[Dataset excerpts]

%%

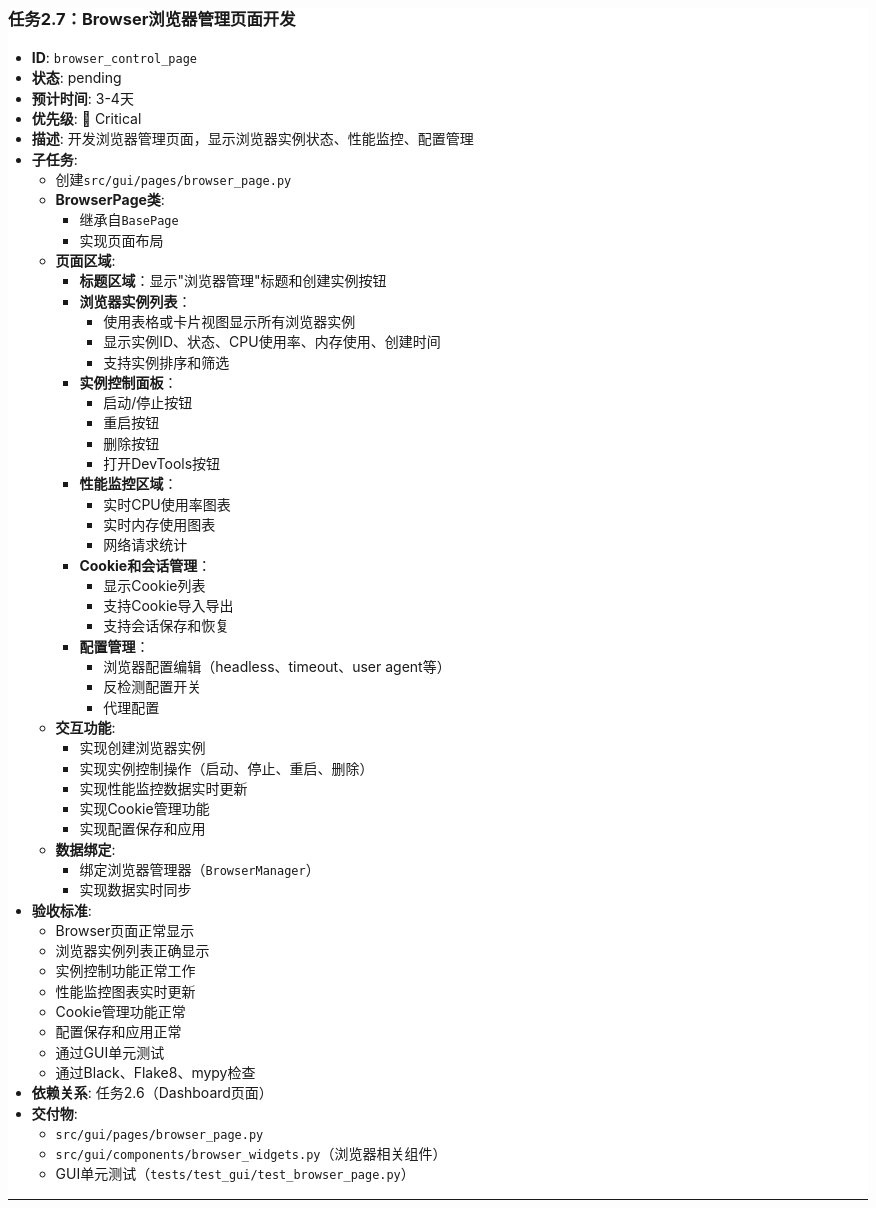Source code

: 
### 任务2.7：Browser浏览器管理页面开发

- **ID**: `browser_control_page`
- **状态**: pending
- **预计时间**: 3-4天
- **优先级**: 🔴 Critical
- **描述**: 开发浏览器管理页面，显示浏览器实例状态、性能监控、配置管理
- **子任务**:
  - 创建`src/gui/pages/browser_page.py`
  - **BrowserPage类**:
    - 继承自`BasePage`
    - 实现页面布局
  - **页面区域**:
    - **标题区域**：显示"浏览器管理"标题和创建实例按钮
    - **浏览器实例列表**：
      - 使用表格或卡片视图显示所有浏览器实例
      - 显示实例ID、状态、CPU使用率、内存使用、创建时间
      - 支持实例排序和筛选
    - **实例控制面板**：
      - 启动/停止按钮
      - 重启按钮
      - 删除按钮
      - 打开DevTools按钮
    - **性能监控区域**：
      - 实时CPU使用率图表
      - 实时内存使用图表
      - 网络请求统计
    - **Cookie和会话管理**：
      - 显示Cookie列表
      - 支持Cookie导入导出
      - 支持会话保存和恢复
    - **配置管理**：
      - 浏览器配置编辑（headless、timeout、user agent等）
      - 反检测配置开关
      - 代理配置
  - **交互功能**:
    - 实现创建浏览器实例
    - 实现实例控制操作（启动、停止、重启、删除）
    - 实现性能监控数据实时更新
    - 实现Cookie管理功能
    - 实现配置保存和应用
  - **数据绑定**:
    - 绑定浏览器管理器（`BrowserManager`）
    - 实现数据实时同步
- **验收标准**: 
  - Browser页面正常显示
  - 浏览器实例列表正确显示
  - 实例控制功能正常工作
  - 性能监控图表实时更新
  - Cookie管理功能正常
  - 配置保存和应用正常
  - 通过GUI单元测试
  - 通过Black、Flake8、mypy检查
- **依赖关系**: 任务2.6（Dashboard页面）
- **交付物**: 
  - `src/gui/pages/browser_page.py`
  - `src/gui/components/browser_widgets.py`（浏览器相关组件）
  - GUI单元测试（`tests/test_gui/test_browser_page.py`）

---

%%

*Exercise details*
Output exactly, and only, the lines running from the one that contains "- **Cookie和会话管理**：" through the last line of the entries above.

*Written response*
    - **Cookie和会话管理**：
      - 显示Cookie列表
      - 支持Cookie导入导出
      - 支持会话保存和恢复
    - **配置管理**：
      - 浏览器配置编辑（headless、timeout、user agent等）
      - 反检测配置开关
      - 代理配置
  - **交互功能**:
    - 实现创建浏览器实例
    - 实现实例控制操作（启动、停止、重启、删除）
    - 实现性能监控数据实时更新
    - 实现Cookie管理功能
    - 实现配置保存和应用
  - **数据绑定**:
    - 绑定浏览器管理器（`BrowserManager`）
    - 实现数据实时同步
- **验收标准**: 
  - Browser页面正常显示
  - 浏览器实例列表正确显示
  - 实例控制功能正常工作
  - 性能监控图表实时更新
  - Cookie管理功能正常
  - 配置保存和应用正常
  - 通过GUI单元测试
  - 通过Black、Flake8、mypy检查
- **依赖关系**: 任务2.6（Dashboard页面）
- **交付物**: 
  - `src/gui/pages/browser_page.py`
  - `src/gui/components/browser_widgets.py`（浏览器相关组件）
  - GUI单元测试（`tests/test_gui/test_browser_page.py`）

---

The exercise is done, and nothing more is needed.